Information exchange rather than offer exchange: When several authors differ about the appropriate response to a reviewer comment (for example), the temptation is for each party to strenuously make their case. In other words, each party is essentially tempted to make an offer and see which offer predominates. That’s ok, but it’s often better for each party to stop making proposals and start probing the reasons underlying the other parties’ positions. “Why do you feel so strongly that we need to scrap that study?” A question like that often surfaces a vivid experience, paper of which you were oblivious, or underlying philosophy of science that makes the strenuous position a lot more understandable.
Contingency contracts rather than immediate decisions: Oftentimes, reviewer comments thrust co-authors into a lively debate about how extensively to rework the paper. “That argument won’t make sense” or “That experiment won’t work,” one side might say, only to have the other strenuously disagree. The parties could continue to debate it or simply let the argument and/or experiment speak for themselves. In other words, they could decide to let the author who believes in the argument or experiment craft it or do it, then collectively determine whether it makes sense or works (respectively). That approach—akin to the negotiation strategy known as a contingency contract—is often more productive than debating ad nauseum.
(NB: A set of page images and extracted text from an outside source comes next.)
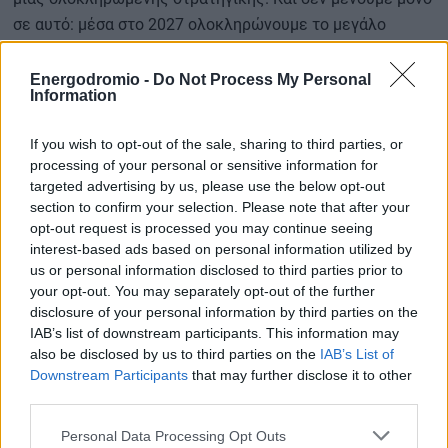
σε αυτό: μέσα στο 2027 ολοκληρώνουμε το μεγάλο
αντιπλημμυρικό έργο διευθέτησης του ρέματος Κόρμπι,
προϋπολογισμού 26 εκατ. ευρώ – ένα έργο που για
Energodromio -
Do Not Process My Personal
Information
δεκαετίες ταλαιπωρήθηκε από καθυστερήσεις, αλλά
πλέον προχωρά με αποφασιστικότητα. Παράλληλα,
If you wish to opt-out of the sale, sharing to third parties, or
προχωράμε στο κρίσιμο έργο στο ρέμα Χέρωμα –
processing of your personal or sensitive information for
Μηλαδέζα, ύψους 21 εκατ. ευρώ, ενισχύοντας περαιτέρω
targeted advertising by us, please use the below opt-out
τη συνολική θωράκιση της περιοχής.
section to confirm your selection. Please note that after your
opt-out request is processed you may continue seeing
Σε αυτή τη μεγάλη προσπάθεια έχουμε δίπλα μας έναν
interest-based ads based on personal information utilized by
έμπειρο και αποτελεσματικό συνεργάτη, τον Δήμαρχο
us or personal information disclosed to third parties prior to
Γρηγόρη Κωνσταντέλλο, με τον οποίο μοιραζόμαστε μια
your opt-out. You may separately opt-out of the further
κοινή φιλοσοφία: έργα ουσίας, χωρίς εκπτώσεις και
disclosure of your personal information by third parties on the
IAB’s list of downstream participants. This information may
χωρίς άλλες χαμένες δεκαετίες».
also be disclosed by us to third parties on the
IAB’s List of
Downstream Participants
that may further disclose it to other
third parties.
Από πλευράς του, ο κ. Κωνσταντέλλος δήλωσε:
Personal Data Processing Opt Outs
«Συνεχίζουμε, μαζί με την Περιφέρεια Αττικής, ένα πολύ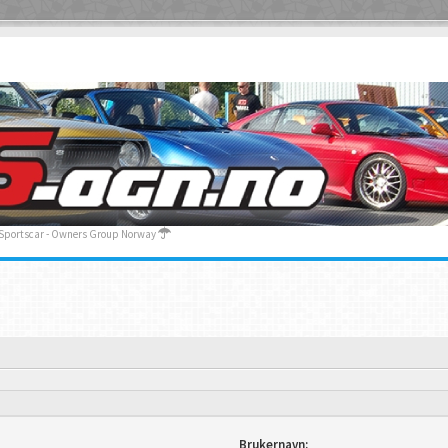
 Sportscar - Owners Group Norway
Brukernavn: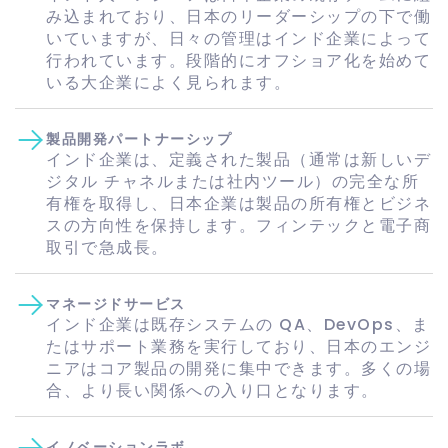
み込まれており、日本のリーダーシップの下で働
いていますが、日々の管理はインド企業によって
行われています。段階的にオフショア化を始めて
いる大企業によく見られます。
製品開発パートナーシップ
インド企業は、定義された製品（通常は新しいデ
ジタル チャネルまたは社内ツール）の完全な所
有権を取得し、日本企業は製品の所有権とビジネ
スの方向性を保持します。フィンテックと電子商
取引で急成長。
マネージドサービス
インド企業は既存システムの QA、DevOps、ま
たはサポート業務を実行しており、日本のエンジ
ニアはコア製品の開発に集中できます。多くの場
合、より長い関係への入り口となります。
イノベーションラボ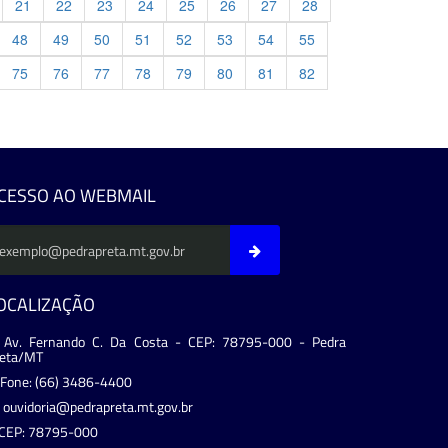
21
22
23
24
25
26
27
28
48
49
50
51
52
53
54
55
75
76
77
78
79
80
81
82
evious
CESSO AO WEBMAIL
OCALIZAÇÃO
Av. Fernando C. Da Costa - CEP: 78795-000 - Pedra
reta/MT
Fone: (66) 3486-4400
ouvidoria@pedrapreta.mt.gov.br
CEP: 78795-000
Post-settlement settlement rather than static agreement: Responses to a revision request often take an extraordinarily long time. Agreements reached at the outset about who will do what, how the team will respond to reviewer comments, or what the timeline will look like often seem sheepishly out-of-date as the arduous process unfolds. Rather than slavishly sticking to the original agreement, why not occasionally renegotiate a deal that’s better for everyone as new facts come to light—essentially the strategy known as post-settlement settlement?
In sum, revision requests are wonderful opportunities—opportunities that every scholar worth their salt dreams of. But the receipt of the request is not the end but the beginning of the process, as the authors then need to negotiate the terms of an arduous and extended undertaking. By treating the revision request as an opportunity to solve a very complex problem with very smart people rather than an opportunity to wage a self-focused battle, all authors can fulfill their dreams and remain friends to reflect on it.